Over a period of nine years in deep space, the NASA Kepler space telescope has been out on a planet-hunting mission to discover hidden planets outside of our solar system. To help process this data, this project uses different machine learning models (SVM, Logistic Regression, Sequential, Random Forest, KNN) capable of classifying candidate exoplanets from the raw dataset.
1 Preprocessed the raw data
- Preprocessed the dataset prior to fitting the model.
- Performed feature selection and remove unnecessary features.
- Used MinMaxScaler to scale the numerical data.
- Separated the data into training and testing data.
2 Tuning Model Parameters
- Used GridSearch to tune model parameters. *NOTE: Did not use the gridsearch on the sequential model.
3 Quantified the models
- Found the best score from the trained GridSearch model.
- Made predicitons from the hypertuned model.
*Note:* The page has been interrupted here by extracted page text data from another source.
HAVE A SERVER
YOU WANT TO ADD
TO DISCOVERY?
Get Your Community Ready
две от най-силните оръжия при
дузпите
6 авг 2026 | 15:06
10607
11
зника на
After analyzing 5 different models(SVM, Logistic Regression, Sequential, Random Forest, KNN), the findings shows which model has the highest level of accuracy. The SVM and Logistic Regression models had around the same accuracy (0.87) once they were hypertuned with the GridSearch parameters. The KNN model had an accuracy of 0.83 which has the lowest accuracy among all the models.The scores of the hypertuned GridSearch models slightly increased when compared to the test scores of the regular SVM, Logistic Regression, Random Forest, KNN models..
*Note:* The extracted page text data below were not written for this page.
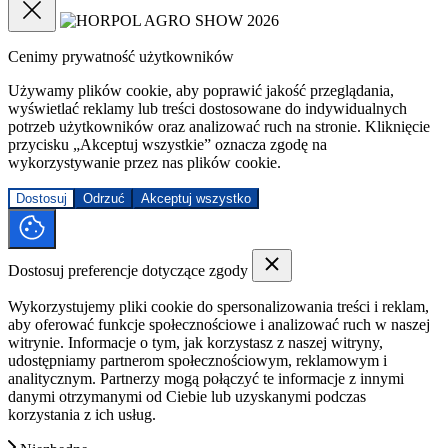
Cenimy prywatność użytkowników
Używamy plików cookie, aby poprawić jakość przeglądania,
wyświetlać reklamy lub treści dostosowane do indywidualnych
potrzeb użytkowników oraz analizować ruch na stronie. Kliknięcie
przycisku „Akceptuj wszystkie” oznacza zgodę na
wykorzystywanie przez nas plików cookie.
Dostosuj
Odrzuć
Akceptuj wszystko
Dostosuj preferencje dotyczące zgody
Wykorzystujemy pliki cookie do spersonalizowania treści i reklam,
aby oferować funkcje społecznościowe i analizować ruch w naszej
witrynie. Informacje o tym, jak korzystasz z naszej witryny,
udostępniamy partnerom społecznościowym, reklamowym i
analitycznym. Partnerzy mogą połączyć te informacje z innymi
danymi otrzymanymi od Ciebie lub uzyskanymi podczas
korzystania z ich usług.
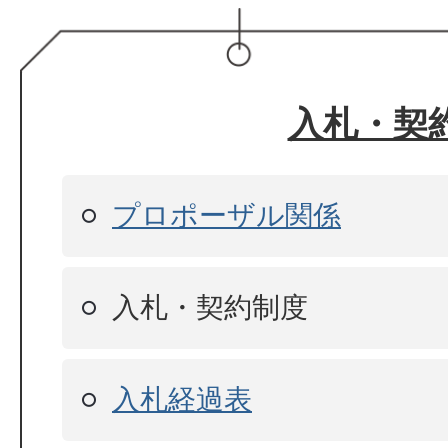
入札・契
プロポーザル関係
入札・契約制度
入札経過表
The Random forest model on the other hand had an accuracy of 0.892 and is the closest to the sequential model. This model and the sequential model have the highest accuracy and the best predictions.
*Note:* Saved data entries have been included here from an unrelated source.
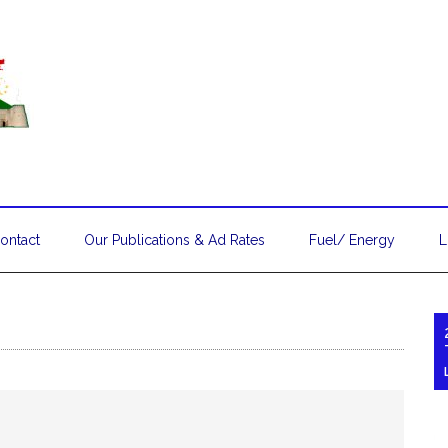
ontact
Our Publications & Ad Rates
Fuel/ Energy
L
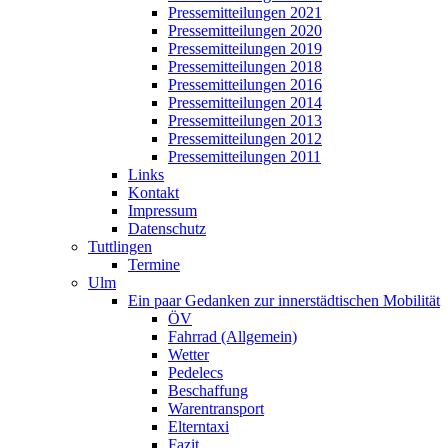
Pressemitteilungen 2021
Pressemitteilungen 2020
Pressemitteilungen 2019
Pressemitteilungen 2018
Pressemitteilungen 2016
Pressemitteilungen 2014
Pressemitteilungen 2013
Pressemitteilungen 2012
Pressemitteilungen 2011
Links
Kontakt
Impressum
Datenschutz
Tuttlingen
Termine
Ulm
Ein paar Gedanken zur innerstädtischen Mobilität
ÖV
Fahrrad (Allgemein)
Wetter
Pedelecs
Beschaffung
Warentransport
Elterntaxi
Fazit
I had predicted that the Sequential model would have the highest accuracy because it used more than one layer of hidden nodes.The Sequential model had a slightly higher accuracy, (0.893). Overall, the Deep Lsequential model seemed to be the most accurate, even though the Randa forest model came close to this model in accuracy, in terms of score, the sequential model provides us with more layers due to the different nodes it uses.